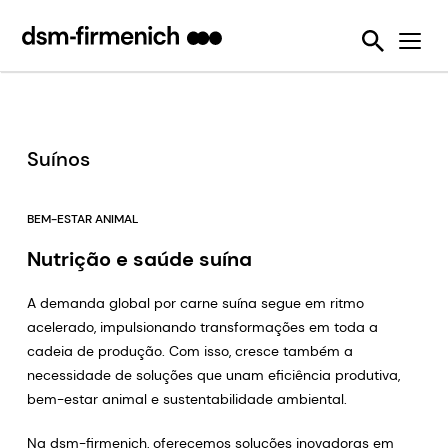
Garantia da sustentabilidade e bem-estar animal
News
Ferramentas
Eubióticos
Detecção de Micotoxina
Seis Desafios da Sustentabilidade
Nós Tornamos Isso Possível
Protegendo a Qualidade da Ração Animal
Feed Talks
Enzimas alimentares
Sustell®
SalmoFan™ digital
Reduzindo emissões dos animais de produção
Press Releases
Desativadores de Micotoxinas
Verax™
Digital YolkFan™
Reduzindo a perda e o desperdício de alimentos
Downloads
Pré-misturas
FarmTell®
Contaminação por micotoxinas
Suínos
Melhorando o desempenho dos animais de produção durante a sua vida
Eventos
Vitaminas
OVN™
Reduzindo nossa dependência dos recursos marinhos
BEM-ESTAR ANIMAL
Webinars
SalmoFan™
Ajudando a combater a resistência antimicrobiana
Nutrição e saúde suína
ShrimpFan™
Usando os recursos naturais com eficiência
A demanda global por carne suína segue em ritmo
YolkFan™
acelerado, impulsionando transformações em toda a
cadeia de produção. Com isso, cresce também a
necessidade de soluções que unam eficiência produtiva,
bem-estar animal e sustentabilidade ambiental.
Na dsm-firmenich, oferecemos soluções inovadoras em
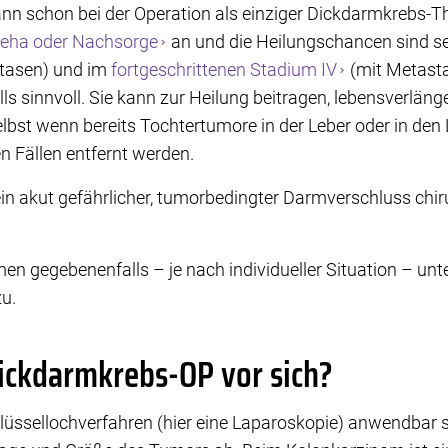
nn schon bei der Operation als einziger Dickdarmkrebs-Th
eha oder Nachsorge
an und die Heilungschancen sind seh
stasen) und im
fortgeschrittenen Stadium IV
(mit Metasta
alls sinnvoll. Sie kann zur Heilung beitragen, lebensverläng
lbst wenn bereits Tochtertumore in der Leber oder in de
 Fällen entfernt werden.
 akut gefährlicher, tumorbedingter Darmverschluss chi
 gegebenenfalls – je nach individueller Situation – unt
zu.
ickdarmkrebs-OP vor sich?
üssellochverfahren (hier eine Laparoskopie) anwendbar s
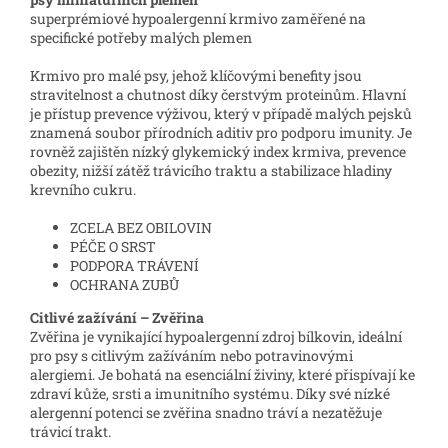
superprémiové hypoalergenní krmivo zaměřené na
specifické potřeby malých plemen
Krmivo pro malé psy, jehož klíčovými benefity jsou
stravitelnost a chutnost díky čerstvým proteinům. Hlavní
je přístup prevence výživou, který v případě malých pejsků
znamená soubor přírodních aditiv pro podporu imunity. Je
rovněž zajištěn nízký glykemický index krmiva, prevence
obezity, nižší zátěž trávicího traktu a stabilizace hladiny
krevního cukru.
ZCELA BEZ OBILOVIN
PÉČE O SRST
PODPORA TRÁVENÍ
OCHRANA ZUBŮ
Citlivé zažívání – Zvěřina
Zvěřina je vynikající hypoalergenní zdroj bílkovin, ideální
pro psy s citlivým zažíváním nebo potravinovými
alergiemi. Je bohatá na esenciální živiny, které přispívají ke
zdraví kůže, srsti a imunitního systému. Díky své nízké
alergenní potenci se zvěřina snadno tráví a nezatěžuje
trávicí trakt.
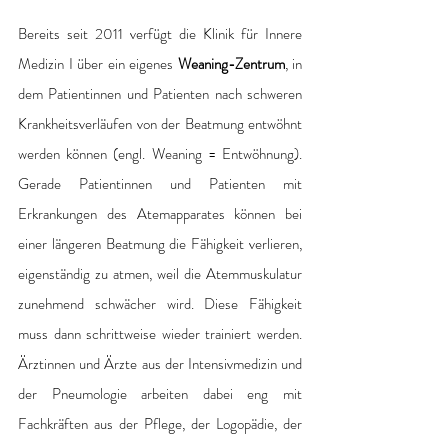
Bereits seit 2011 verfügt die Klinik für Innere 
Medizin I über ein eigenes
 Weaning-Zentrum
, in 
dem Patientinnen und Patienten nach schweren 
Krankheitsverläufen von der Beatmung entwöhnt 
werden können (engl. Weaning = Entwöhnung). 
Gerade Patientinnen und Patienten mit 
Erkrankungen des Atemapparates können bei 
einer längeren Beatmung die Fähigkeit verlieren, 
eigenständig zu atmen, weil die Atemmuskulatur 
zunehmend schwächer wird. Diese Fähigkeit 
muss dann schrittweise wieder trainiert werden. 
Ärztinnen und Ärzte aus der Intensivmedizin und 
der Pneumologie arbeiten dabei eng mit 
Fachkräften aus der Pflege, der Logopädie, der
= = = = = = =
The records above should be repeated exactly, with no pictures in the copy.

Garantia da sustentabilidade e bem-estar animal
News
Ferramentas
Eubióticos
Detecção de Micotoxina
Seis Desafios da Sustentabilidade
Nós Tornamos Isso Possível
Protegendo a Qualidade da Ração Animal
Feed Talks
Enzimas alimentares
Sustell®
SalmoFan™ digital
Reduzindo emissões dos animais de produção
Press Releases
Desativadores de Micotoxinas
Verax™
Digital YolkFan™
Reduzindo a perda e o desperdício de alimentos
Downloads
Pré-misturas
FarmTell®
Contaminação por micotoxinas
Suínos
Melhorando o desempenho dos animais de produção durante a sua vida
Eventos
Vitaminas
OVN™
Reduzindo nossa dependência dos recursos marinhos
BEM-ESTAR ANIMAL
Webinars
SalmoFan™
Ajudando a combater a resistência antimicrobiana
Nutrição e saúde suína
ShrimpFan™
Usando os recursos naturais com eficiência
A demanda global por carne suína segue em ritmo
YolkFan™
acelerado, impulsionando transformações em toda a
cadeia de produção. Com isso, cresce também a
necessidade de soluções que unam eficiência produtiva,
bem-estar animal e sustentabilidade ambiental.
Na dsm-firmenich, oferecemos soluções inovadoras em
nn schon bei der Operation als einziger Dickdarmkrebs-Th
eha oder Nachsorge
an und die Heilungschancen sind seh
stasen) und im
fortgeschrittenen Stadium IV
(mit Metasta
alls sinnvoll. Sie kann zur Heilung beitragen, lebensverläng
lbst wenn bereits Tochtertumore in der Leber oder in de
 Fällen entfernt werden.
 akut gefährlicher, tumorbedingter Darmverschluss chi
 gegebenenfalls – je nach individueller Situation – unt
zu.
ickdarmkrebs-OP vor sich?
üssellochverfahren (hier eine Laparoskopie) anwendbar s
superprémiové hypoalergenní krmivo zaměřené na
specifické potřeby malých plemen
Krmivo pro malé psy, jehož klíčovými benefity jsou
stravitelnost a chutnost díky čerstvým proteinům. Hlavní
je přístup prevence výživou, který v případě malých pejsků
znamená soubor přírodních aditiv pro podporu imunity. Je
rovněž zajištěn nízký glykemický index krmiva, prevence
obezity, nižší zátěž trávicího traktu a stabilizace hladiny
krevního cukru.
ZCELA BEZ OBILOVIN
PÉČE O SRST
PODPORA TRÁVENÍ
OCHRANA ZUBŮ
Citlivé zažívání – Zvěřina
Zvěřina je vynikající hypoalergenní zdroj bílkovin, ideální
pro psy s citlivým zažíváním nebo potravinovými
alergiemi. Je bohatá na esenciální živiny, které přispívají ke
zdraví kůže, srsti a imunitního systému. Díky své nízké
alergenní potenci se zvěřina snadno tráví a nezatěžuje
trávicí trakt.
Bereits seit 2011 verfügt die Klinik für Innere 
Medizin I über ein eigenes
 Weaning-Zentrum
, in 
dem Patientinnen und Patienten nach schweren 
Krankheitsverläufen von der Beatmung entwöhnt 
werden können (engl. Weaning = Entwöhnung). 
Gerade Patientinnen und Patienten mit 
Erkrankungen des Atemapparates können bei 
einer längeren Beatmung die Fähigkeit verlieren, 
eigenständig zu atmen, weil die Atemmuskulatur 
zunehmend schwächer wird. Diese Fähigkeit 
muss dann schrittweise wieder trainiert werden. 
Ärztinnen und Ärzte aus der Intensivmedizin und 
der Pneumologie arbeiten dabei eng mit 
Fachkräften aus der Pflege, der Logopädie, der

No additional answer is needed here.